- _Work required_: Your response should be the lines from the one holding "text [187, 162, 1053, 194]" to the last line of the data below, copied exactly and with no additions.

[Structured page parsing data]
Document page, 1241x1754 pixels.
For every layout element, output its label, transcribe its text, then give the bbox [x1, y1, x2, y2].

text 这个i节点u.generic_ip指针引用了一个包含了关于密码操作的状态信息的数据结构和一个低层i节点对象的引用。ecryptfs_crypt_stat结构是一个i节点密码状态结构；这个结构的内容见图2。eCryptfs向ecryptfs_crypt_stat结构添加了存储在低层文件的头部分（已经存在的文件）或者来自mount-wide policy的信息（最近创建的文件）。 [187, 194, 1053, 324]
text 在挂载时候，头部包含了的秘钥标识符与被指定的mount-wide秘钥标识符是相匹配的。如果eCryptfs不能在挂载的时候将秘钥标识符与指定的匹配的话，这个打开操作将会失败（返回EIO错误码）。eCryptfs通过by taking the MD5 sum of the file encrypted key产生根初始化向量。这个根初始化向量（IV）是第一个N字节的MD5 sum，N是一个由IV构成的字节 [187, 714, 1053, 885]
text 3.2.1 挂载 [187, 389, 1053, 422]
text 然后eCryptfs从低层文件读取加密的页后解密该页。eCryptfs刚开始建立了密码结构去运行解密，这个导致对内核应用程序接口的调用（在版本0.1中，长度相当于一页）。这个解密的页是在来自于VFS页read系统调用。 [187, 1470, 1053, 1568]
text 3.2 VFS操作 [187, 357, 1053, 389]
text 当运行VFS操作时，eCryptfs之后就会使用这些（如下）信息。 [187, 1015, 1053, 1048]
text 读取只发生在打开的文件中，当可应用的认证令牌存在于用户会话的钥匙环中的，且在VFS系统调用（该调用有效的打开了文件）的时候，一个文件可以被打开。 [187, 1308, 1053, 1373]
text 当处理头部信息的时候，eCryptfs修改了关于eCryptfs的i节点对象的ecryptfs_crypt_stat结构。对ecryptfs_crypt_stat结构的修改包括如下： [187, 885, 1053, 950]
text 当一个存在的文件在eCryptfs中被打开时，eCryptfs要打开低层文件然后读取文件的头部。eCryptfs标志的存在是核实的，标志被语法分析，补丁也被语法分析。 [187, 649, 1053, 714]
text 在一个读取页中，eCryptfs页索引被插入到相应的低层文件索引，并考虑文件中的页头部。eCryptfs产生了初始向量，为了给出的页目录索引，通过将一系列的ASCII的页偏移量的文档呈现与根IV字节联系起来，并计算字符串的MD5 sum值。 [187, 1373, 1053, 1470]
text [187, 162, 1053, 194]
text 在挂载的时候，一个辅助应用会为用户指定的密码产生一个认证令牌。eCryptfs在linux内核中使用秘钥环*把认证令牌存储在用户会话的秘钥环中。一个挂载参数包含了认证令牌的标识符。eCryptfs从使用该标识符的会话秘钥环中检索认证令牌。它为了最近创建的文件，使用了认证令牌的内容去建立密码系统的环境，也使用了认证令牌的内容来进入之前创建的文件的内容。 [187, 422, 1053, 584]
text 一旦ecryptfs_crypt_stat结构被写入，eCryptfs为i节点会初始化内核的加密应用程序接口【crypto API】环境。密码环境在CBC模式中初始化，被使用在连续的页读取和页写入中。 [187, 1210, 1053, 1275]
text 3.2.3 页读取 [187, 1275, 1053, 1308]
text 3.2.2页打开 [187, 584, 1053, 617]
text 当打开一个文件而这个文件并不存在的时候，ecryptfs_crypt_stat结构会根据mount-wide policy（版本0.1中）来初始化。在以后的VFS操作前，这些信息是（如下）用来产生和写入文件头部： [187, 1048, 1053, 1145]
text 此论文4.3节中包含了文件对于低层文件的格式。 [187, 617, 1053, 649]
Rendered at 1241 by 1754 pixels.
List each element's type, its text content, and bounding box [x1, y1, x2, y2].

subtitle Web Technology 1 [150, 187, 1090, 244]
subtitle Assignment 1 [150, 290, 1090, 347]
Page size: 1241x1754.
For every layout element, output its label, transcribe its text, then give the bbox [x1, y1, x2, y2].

- _Worked solution_:
text [187, 162, 1053, 194]
text 在挂载的时候，一个辅助应用会为用户指定的密码产生一个认证令牌。eCryptfs在linux内核中使用秘钥环*把认证令牌存储在用户会话的秘钥环中。一个挂载参数包含了认证令牌的标识符。eCryptfs从使用该标识符的会话秘钥环中检索认证令牌。它为了最近创建的文件，使用了认证令牌的内容去建立密码系统的环境，也使用了认证令牌的内容来进入之前创建的文件的内容。 [187, 422, 1053, 584]
text 一旦ecryptfs_crypt_stat结构被写入，eCryptfs为i节点会初始化内核的加密应用程序接口【crypto API】环境。密码环境在CBC模式中初始化，被使用在连续的页读取和页写入中。 [187, 1210, 1053, 1275]
text 3.2.3 页读取 [187, 1275, 1053, 1308]
text 3.2.2页打开 [187, 584, 1053, 617]
text 当打开一个文件而这个文件并不存在的时候，ecryptfs_crypt_stat结构会根据mount-wide policy（版本0.1中）来初始化。在以后的VFS操作前，这些信息是（如下）用来产生和写入文件头部： [187, 1048, 1053, 1145]
text 此论文4.3节中包含了文件对于低层文件的格式。 [187, 617, 1053, 649]
Rendered at 1241 by 1754 pixels.
List each element's type, its text content, and bounding box [x1, y1, x2, y2].

subtitle Web Technology 1 [150, 187, 1090, 244]
subtitle Assignment 1 [150, 290, 1090, 347]
Page size: 1241x1754.
For every layout element, output its label, transcribe its text, then give the bbox [x1, y1, x2, y2].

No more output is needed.